Reproduce the lines of the records below word for word, from the line with "Wali Kota Jaya" to the line with "em pó importado", both included. Omit the pictures from your answer.

[Opening PROVIDED DATA section]

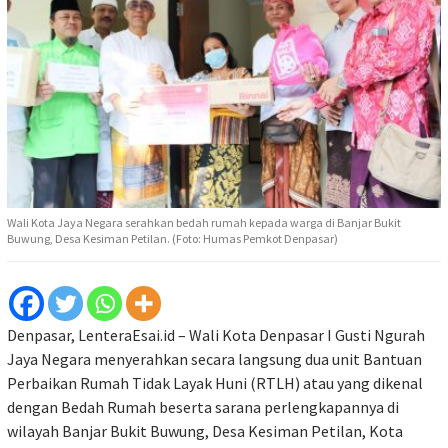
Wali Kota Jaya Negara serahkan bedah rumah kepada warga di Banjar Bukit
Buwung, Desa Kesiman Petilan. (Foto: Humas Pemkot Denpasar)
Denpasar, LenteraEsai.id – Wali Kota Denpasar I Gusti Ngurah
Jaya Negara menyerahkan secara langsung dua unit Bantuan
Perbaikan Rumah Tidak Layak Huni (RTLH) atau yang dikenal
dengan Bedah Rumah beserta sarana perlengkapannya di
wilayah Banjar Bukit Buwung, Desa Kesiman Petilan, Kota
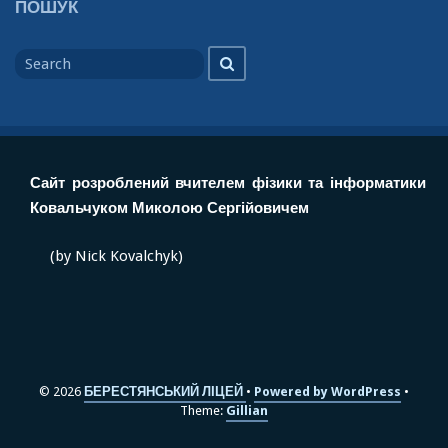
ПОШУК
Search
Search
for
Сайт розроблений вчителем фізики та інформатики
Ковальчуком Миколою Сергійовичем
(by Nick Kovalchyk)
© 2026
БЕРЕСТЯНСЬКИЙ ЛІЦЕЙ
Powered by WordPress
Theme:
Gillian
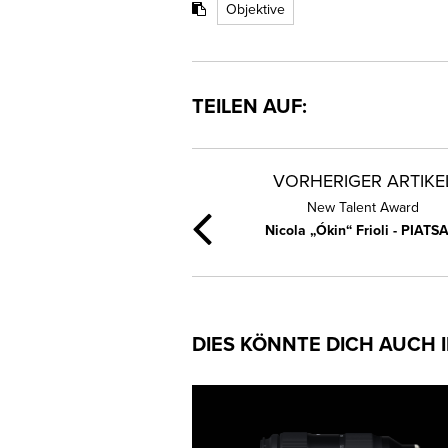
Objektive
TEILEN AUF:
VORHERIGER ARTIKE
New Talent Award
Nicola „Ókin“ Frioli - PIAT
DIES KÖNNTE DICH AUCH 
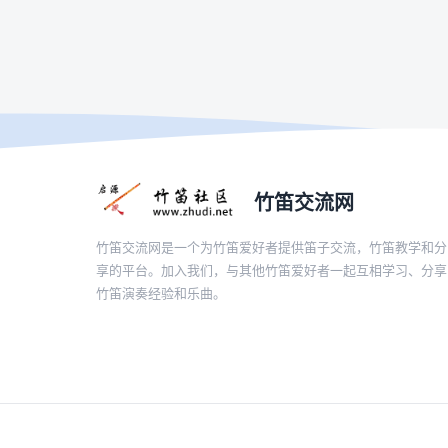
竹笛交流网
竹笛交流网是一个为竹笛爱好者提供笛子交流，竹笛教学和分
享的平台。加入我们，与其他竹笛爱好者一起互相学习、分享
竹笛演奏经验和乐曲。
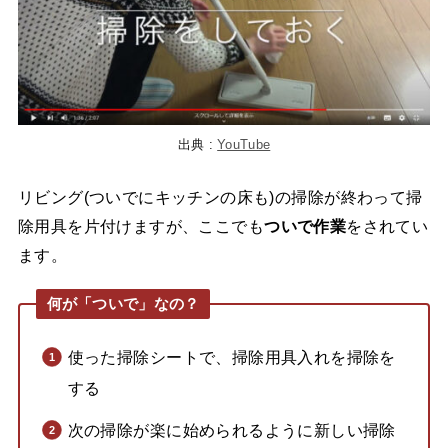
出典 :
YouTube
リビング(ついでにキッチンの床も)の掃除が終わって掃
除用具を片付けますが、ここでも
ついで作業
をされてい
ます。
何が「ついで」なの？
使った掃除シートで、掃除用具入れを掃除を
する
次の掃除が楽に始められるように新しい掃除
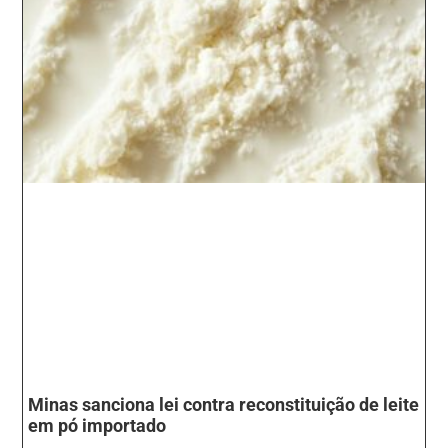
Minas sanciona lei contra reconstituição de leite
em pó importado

[Closing PROVIDED DATA section]
[Opening PROVIDED DATA section]

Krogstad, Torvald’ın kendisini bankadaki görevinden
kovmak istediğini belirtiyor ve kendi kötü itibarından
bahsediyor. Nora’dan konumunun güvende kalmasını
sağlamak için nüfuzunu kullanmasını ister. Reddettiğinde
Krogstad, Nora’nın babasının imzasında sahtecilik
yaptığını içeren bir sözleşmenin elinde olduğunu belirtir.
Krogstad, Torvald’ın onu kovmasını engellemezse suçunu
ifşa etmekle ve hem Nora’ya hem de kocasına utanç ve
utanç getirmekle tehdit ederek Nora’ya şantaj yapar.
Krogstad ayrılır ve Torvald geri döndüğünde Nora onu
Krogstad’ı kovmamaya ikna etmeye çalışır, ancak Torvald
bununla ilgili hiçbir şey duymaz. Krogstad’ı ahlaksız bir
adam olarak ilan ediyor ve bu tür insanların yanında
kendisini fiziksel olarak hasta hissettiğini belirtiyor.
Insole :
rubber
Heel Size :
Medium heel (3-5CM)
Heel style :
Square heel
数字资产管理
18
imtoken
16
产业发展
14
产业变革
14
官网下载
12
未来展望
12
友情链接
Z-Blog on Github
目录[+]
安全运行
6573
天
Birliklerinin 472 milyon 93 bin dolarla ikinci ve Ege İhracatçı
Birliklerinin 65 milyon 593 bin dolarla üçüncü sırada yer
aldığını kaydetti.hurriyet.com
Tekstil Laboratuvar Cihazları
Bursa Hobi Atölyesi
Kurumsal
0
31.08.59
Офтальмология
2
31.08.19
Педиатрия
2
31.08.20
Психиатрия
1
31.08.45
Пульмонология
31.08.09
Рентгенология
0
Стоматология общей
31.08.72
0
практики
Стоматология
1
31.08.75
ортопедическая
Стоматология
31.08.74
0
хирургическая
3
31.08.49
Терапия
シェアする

[Closing PROVIDED DATA section]

RESPONSE TO THIS EXERCISE ▸
Wali Kota Jaya Negara serahkan bedah rumah kepada warga di Banjar Bukit
Buwung, Desa Kesiman Petilan. (Foto: Humas Pemkot Denpasar)
Denpasar, LenteraEsai.id – Wali Kota Denpasar I Gusti Ngurah
Jaya Negara menyerahkan secara langsung dua unit Bantuan
Perbaikan Rumah Tidak Layak Huni (RTLH) atau yang dikenal
dengan Bedah Rumah beserta sarana perlengkapannya di
wilayah Banjar Bukit Buwung, Desa Kesiman Petilan, Kota
ПОШУК
Search
Search
for
Сайт розроблений вчителем фізики та інформатики
Ковальчуком Миколою Сергійовичем
(by Nick Kovalchyk)
© 2026
БЕРЕСТЯНСЬКИЙ ЛІЦЕЙ
Powered by WordPress
Theme:
Gillian
Objektive
TEILEN AUF:
VORHERIGER ARTIKE
New Talent Award
Nicola „Ókin“ Frioli - PIAT
DIES KÖNNTE DICH AUCH 
竹笛交流网
竹笛交流网是一个为竹笛爱好者提供笛子交流，竹笛教学和分
享的平台。加入我们，与其他竹笛爱好者一起互相学习、分享
竹笛演奏经验和乐曲。
出典 :
YouTube
リビング(ついでにキッチンの床も)の掃除が終わって掃
除用具を片付けますが、ここでも
ついで作業
をされてい
ます。
何が「ついで」なの？
使った掃除シートで、掃除用具入れを掃除を
する
次の掃除が楽に始められるように新しい掃除
Minas sanciona lei contra reconstituição de leite
em pó importado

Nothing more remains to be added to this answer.